Your site is very interesting but perhaps a little misleading for the reasons you stated above, i.e. it conveys the impression that CBC kids form a majority in some wards / output areas where that might not in fact be the case.

Have you considered using additional shades to show the wards / output areas with CBC and PBC pluralities?

Lean ar aghaidh leis an obair mhaith.

picador

iCarryduff said...

The site (niireland2001) cannot at any time convey the impression that "c/ccb" persons aged 0-4 form the majority in any geographical area, by virtue of their non-presence on the site. The site merely deals with demographical changes within the "p/pcb" portion of the population. The examples cited above are few and far between, and in no way represent the general picture. Generally persons of both age groups studied were recorded as being either "c/ccb" or "p/pcb". Few deviated.

Why was orange chosen? Due to its historical association with Ulster protestants.
One could logically argue that green should not have been used as a converse to the orange. White and black struck me as alternatives, but they lacked (particularly the white) contrast, I felt, with the orange.
Further more, in the overwhelming majority of instances a "p/pcb" majority was accompanied with a corresponding "c/ccb" minority and vice versa. A common historical colour associated with that section of the populous is green, and thus it was chosen. Had I time back again I very possibly would have chosen different colours.

In any event, however, the colours do not impact upon the statistics.

If the presence of green is perceived as representing a "c/ccb" majority 100% of the time, it is perceived so in the eyes of the perceiver. Nowhere (to my best knowledge) on the site did I mention that green on the maps meant a "c/ccb" majority, ONLY that orange indicated a "p/pcb" majority.

I considered making a comparitive site focused on the corresponding figures of "c/ccb" persons, but alas that would be another project, and again, take up a tremendous amount of my free time which is currently slim and slimming yet.

Yours
-iCarryduff

Horseman said...

iCarryduff,

I'm not certain I understand what you're saying. Clearly some areas have a c/ccb majority amongst the 0-4 age group - the census tables show that.

Which tables did you use, btw? I have only stats at ward level - have you tables for smaller areas?

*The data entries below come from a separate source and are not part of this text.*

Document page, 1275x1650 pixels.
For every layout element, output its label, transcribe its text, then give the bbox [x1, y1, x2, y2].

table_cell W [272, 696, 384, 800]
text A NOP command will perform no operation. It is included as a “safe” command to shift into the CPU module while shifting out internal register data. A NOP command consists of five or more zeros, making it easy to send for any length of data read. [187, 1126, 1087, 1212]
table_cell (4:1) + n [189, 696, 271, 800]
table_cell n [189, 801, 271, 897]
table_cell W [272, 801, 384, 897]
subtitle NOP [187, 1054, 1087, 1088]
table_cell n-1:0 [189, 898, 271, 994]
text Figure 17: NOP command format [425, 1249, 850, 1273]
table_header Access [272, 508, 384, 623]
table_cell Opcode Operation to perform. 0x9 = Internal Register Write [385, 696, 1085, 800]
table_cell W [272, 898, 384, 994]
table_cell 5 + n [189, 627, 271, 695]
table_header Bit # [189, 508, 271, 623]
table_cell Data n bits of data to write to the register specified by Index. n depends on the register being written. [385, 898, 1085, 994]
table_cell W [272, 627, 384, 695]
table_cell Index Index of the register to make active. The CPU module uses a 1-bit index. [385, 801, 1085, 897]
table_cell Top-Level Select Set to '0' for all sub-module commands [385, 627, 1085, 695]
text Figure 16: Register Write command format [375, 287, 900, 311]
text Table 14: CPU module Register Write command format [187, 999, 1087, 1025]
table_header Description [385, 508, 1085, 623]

Where you say "Nowhere (to my best knowledge) on the site did I mention that green on the maps meant a "c/ccb" majority" you lose me, since you present a very clear palette under "Forbhreathnú / Overview" on the main page - which refers only to the 'Catholic' percentage. Are we talking about the same thing?

iCarryduff said...

"Clearly some areas have a c/ccb majority amongst the 0-4 age group" True. But the site does not deal with the census figures for the "c/ccb" section of the population. The overwhelming majority of the timeareas with a "p/pcb" minority have a "c/ccb" majority. I was trying to draw attention to the small number of locations in which this was not the case. I know that areas such as these exist in Bangor, Co. Down and Whitehead, Co. Antrim - they have "p/pcb", but not "c/ccb" majorities.

"Which tables did you use"?
Census Output Area statistics available from http://www.nisranew.nisra.gov.uk/census/Census2001Output/CASTables/cas_tables_oa.html.
Census Output Area maps available from http://www.ninis.nisra.gov.uk/mapxtreme/MapCatalogue_OAMaps.asp and from http://www.nisranew.nisra.gov.uk/census/Geography/lgds.html

"Are we talking about the same thing?" We are talking about the same thing. That map of Ulster is the one map on the site that does deal with the "c/ccb" population. My knowledge evidently is not at its best, being rather low at any rate.

A correction would read "Nowhere (to my best knowledge, with the notable exception of the map of Ulster in the Overview section of the main page) on the site did I mention that green on the maps meant a "c/ccb" majority".

My appologies for lack of clarification.

Anonymous said...

I have checked your link to NISRA for maps, and I cannot find a copy of the Northern Ireland Map showing all output areas. I can only seem to get electoral ward maps divided into the smaller output areas. Can you help?